- Law firm Milbank held a bondholder call Wednesday urging Warner Bros. Discovery creditors to sign a cooperation pact to jointly negotiate better terms in the company’s debt exchange ahead of a May 26 deadline.
- Warner Bros. is asking bondholders to swap existing debt into new junior notes secured by nearly all assets of the combined Warner Bros.-Paramount entity — but longer-dated bondholders receive no coupon increase for making the swap, sparking creditor resistance.
- Bondholders who refuse to participate will be left with claims against a shell company after the Paramount Skydance acquisition closes, creating significant pressure to accept suboptimal terms.

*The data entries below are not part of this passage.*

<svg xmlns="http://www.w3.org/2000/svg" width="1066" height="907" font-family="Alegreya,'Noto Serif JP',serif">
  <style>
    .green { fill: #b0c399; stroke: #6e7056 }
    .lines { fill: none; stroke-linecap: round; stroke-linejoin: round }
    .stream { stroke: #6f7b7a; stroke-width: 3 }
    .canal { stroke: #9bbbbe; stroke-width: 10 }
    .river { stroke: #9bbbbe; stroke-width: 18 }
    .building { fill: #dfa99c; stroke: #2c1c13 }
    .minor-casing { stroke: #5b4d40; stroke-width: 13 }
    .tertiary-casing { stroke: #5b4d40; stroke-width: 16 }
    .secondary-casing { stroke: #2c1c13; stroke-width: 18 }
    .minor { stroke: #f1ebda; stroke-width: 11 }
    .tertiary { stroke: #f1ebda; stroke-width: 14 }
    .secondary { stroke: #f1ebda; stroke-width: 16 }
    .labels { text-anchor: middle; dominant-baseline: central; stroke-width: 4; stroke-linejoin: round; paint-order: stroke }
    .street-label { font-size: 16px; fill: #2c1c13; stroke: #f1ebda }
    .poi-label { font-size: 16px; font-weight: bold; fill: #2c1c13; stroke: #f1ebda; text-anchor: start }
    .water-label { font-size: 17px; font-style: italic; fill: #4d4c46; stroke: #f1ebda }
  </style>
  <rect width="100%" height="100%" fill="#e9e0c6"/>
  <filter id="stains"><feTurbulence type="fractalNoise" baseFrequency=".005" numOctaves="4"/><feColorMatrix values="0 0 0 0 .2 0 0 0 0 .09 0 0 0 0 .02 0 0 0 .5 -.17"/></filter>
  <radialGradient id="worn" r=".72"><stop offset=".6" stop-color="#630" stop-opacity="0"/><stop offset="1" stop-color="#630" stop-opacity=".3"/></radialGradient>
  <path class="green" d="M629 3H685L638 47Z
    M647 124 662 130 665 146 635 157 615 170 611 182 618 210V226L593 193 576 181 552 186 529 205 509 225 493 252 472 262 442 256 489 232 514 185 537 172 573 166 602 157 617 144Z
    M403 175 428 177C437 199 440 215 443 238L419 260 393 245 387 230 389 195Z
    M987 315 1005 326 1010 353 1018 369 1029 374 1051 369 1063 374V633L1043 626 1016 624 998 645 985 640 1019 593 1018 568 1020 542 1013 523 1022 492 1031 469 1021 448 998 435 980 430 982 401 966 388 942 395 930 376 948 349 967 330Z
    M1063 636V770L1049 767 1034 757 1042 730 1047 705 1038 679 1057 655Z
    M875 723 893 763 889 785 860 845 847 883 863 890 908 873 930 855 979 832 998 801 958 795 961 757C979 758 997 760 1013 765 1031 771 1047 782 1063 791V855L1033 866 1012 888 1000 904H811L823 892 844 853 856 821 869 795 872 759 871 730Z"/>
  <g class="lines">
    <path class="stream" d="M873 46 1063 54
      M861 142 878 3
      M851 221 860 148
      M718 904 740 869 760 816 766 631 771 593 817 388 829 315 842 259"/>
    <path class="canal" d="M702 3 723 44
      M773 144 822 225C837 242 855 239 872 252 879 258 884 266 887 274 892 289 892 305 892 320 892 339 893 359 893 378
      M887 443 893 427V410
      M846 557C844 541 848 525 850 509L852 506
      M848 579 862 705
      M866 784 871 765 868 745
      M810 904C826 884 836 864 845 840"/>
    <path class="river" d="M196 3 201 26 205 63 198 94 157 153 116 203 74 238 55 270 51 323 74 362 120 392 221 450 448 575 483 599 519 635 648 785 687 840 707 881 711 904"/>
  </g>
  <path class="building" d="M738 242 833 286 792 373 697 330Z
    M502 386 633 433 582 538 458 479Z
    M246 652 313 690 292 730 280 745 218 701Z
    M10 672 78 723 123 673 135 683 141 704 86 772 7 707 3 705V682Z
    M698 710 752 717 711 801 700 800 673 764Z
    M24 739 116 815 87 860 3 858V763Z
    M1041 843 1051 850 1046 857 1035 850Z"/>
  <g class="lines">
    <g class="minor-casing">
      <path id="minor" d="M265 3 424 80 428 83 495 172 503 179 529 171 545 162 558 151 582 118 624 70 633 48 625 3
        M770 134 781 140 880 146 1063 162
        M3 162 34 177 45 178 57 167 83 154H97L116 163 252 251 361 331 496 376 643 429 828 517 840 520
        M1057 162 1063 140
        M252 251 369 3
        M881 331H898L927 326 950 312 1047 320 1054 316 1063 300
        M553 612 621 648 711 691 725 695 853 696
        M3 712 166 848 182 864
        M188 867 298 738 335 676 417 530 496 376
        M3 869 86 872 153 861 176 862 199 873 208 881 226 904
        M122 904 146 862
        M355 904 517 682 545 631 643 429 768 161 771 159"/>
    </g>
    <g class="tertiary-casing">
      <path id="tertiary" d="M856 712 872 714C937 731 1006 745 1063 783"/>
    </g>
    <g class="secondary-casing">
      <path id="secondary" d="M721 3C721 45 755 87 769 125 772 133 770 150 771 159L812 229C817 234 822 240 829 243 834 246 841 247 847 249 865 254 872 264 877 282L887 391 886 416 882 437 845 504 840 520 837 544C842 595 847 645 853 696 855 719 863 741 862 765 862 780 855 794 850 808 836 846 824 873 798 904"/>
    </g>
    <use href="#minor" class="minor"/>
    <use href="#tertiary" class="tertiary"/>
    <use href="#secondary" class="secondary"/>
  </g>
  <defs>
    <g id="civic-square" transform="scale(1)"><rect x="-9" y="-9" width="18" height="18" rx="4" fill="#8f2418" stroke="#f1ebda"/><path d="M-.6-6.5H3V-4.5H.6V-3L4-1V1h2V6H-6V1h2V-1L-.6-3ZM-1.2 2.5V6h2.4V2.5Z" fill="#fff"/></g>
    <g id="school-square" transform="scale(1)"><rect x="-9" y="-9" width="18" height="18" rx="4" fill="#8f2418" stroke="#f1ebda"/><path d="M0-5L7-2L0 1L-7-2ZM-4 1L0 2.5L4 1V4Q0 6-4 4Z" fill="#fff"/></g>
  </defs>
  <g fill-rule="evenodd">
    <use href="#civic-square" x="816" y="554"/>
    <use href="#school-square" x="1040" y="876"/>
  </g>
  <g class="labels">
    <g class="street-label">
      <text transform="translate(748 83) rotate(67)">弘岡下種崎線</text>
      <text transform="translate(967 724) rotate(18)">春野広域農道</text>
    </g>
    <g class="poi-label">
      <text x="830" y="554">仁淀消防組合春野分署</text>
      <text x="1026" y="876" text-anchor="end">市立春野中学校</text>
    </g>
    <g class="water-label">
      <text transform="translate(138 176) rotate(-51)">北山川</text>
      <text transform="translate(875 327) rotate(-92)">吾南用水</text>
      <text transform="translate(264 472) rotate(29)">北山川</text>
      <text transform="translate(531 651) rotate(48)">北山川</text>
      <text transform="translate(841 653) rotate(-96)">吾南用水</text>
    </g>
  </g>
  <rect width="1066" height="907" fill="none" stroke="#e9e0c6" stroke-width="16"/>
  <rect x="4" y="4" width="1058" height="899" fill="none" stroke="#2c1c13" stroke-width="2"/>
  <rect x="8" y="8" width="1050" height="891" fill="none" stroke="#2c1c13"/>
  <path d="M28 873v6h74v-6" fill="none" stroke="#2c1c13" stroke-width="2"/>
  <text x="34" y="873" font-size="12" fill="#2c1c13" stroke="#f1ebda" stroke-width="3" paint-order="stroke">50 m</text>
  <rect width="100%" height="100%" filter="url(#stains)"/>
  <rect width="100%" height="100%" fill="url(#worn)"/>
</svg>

- Bankers are preparing a $49 billion debt sale to finance the Paramount takeover, with premarketing expected to launch within weeks, making resolution of the bondholder standoff time-critical.
What Happened?
Milbank, the law firm, held a call with Warner Bros. Discovery bondholders Wednesday to rally them into a coordinated negotiating bloc ahead of a May 26 deadline for a debt exchange that is a prerequisite for the company’s $110 billion acquisition by Paramount Skydance Corp. The exchange asks creditors to swap existing notes into new junior bonds secured by nearly all assets of the combined Warner Bros. and Paramount entity. While some shorter-dated bondholders receive a coupon increase, holders of longer-dated bonds get no such compensation — a disparity that has become a flashpoint. Creditors who refuse to participate face a worse outcome: their claims would sit against a shell company after the deal closes, effectively subordinating them without the protection the new structure offers. CreditSights recommended bondholders take the deal, citing the “substantial downside” for holdouts, while also noting the deadline — which includes the three-day Memorial Day weekend — was “designed to give noteholders little time to organize.”
Why It Matters?
The bondholder standoff is the last major financial obstacle between the current Warner Bros. Discovery structure and the completion of one of the largest media mergers in history. A $49 billion debt financing backing the Paramount acquisition is already in pre-marketing, and any creditor resistance that delays or complicates the exchange could create significant friction for the deal timeline. The Warner Bros. debt saga also illustrates a recurring pattern in large leveraged M&A: companies use tight deadlines, unfavorable alternatives, and the complexity of the creditor community to push through debt exchanges on terms that favor the acquirer. JPMorgan used the same five-day-window tactic when Warner Bros. split in half last year. Organized creditor resistance — as Milbank is now trying to assemble — is the primary check on that practice.
What’s Next?
The May 26 deadline is the critical near-term event. If Milbank succeeds in building a bondholder coalition before then, Warner Bros. and its advisers at Citi and Bank of America will face pressure to improve terms — likely a coupon increase for longer-dated bondholders. If the coalition fails to materialize in time, the exchange will likely proceed on current terms with holdouts left in an inferior position. Either way, the $49 billion acquisition financing launch is expected shortly after, making the debt capital markets trajectory of this deal one of the most consequential in the leveraged finance market this year.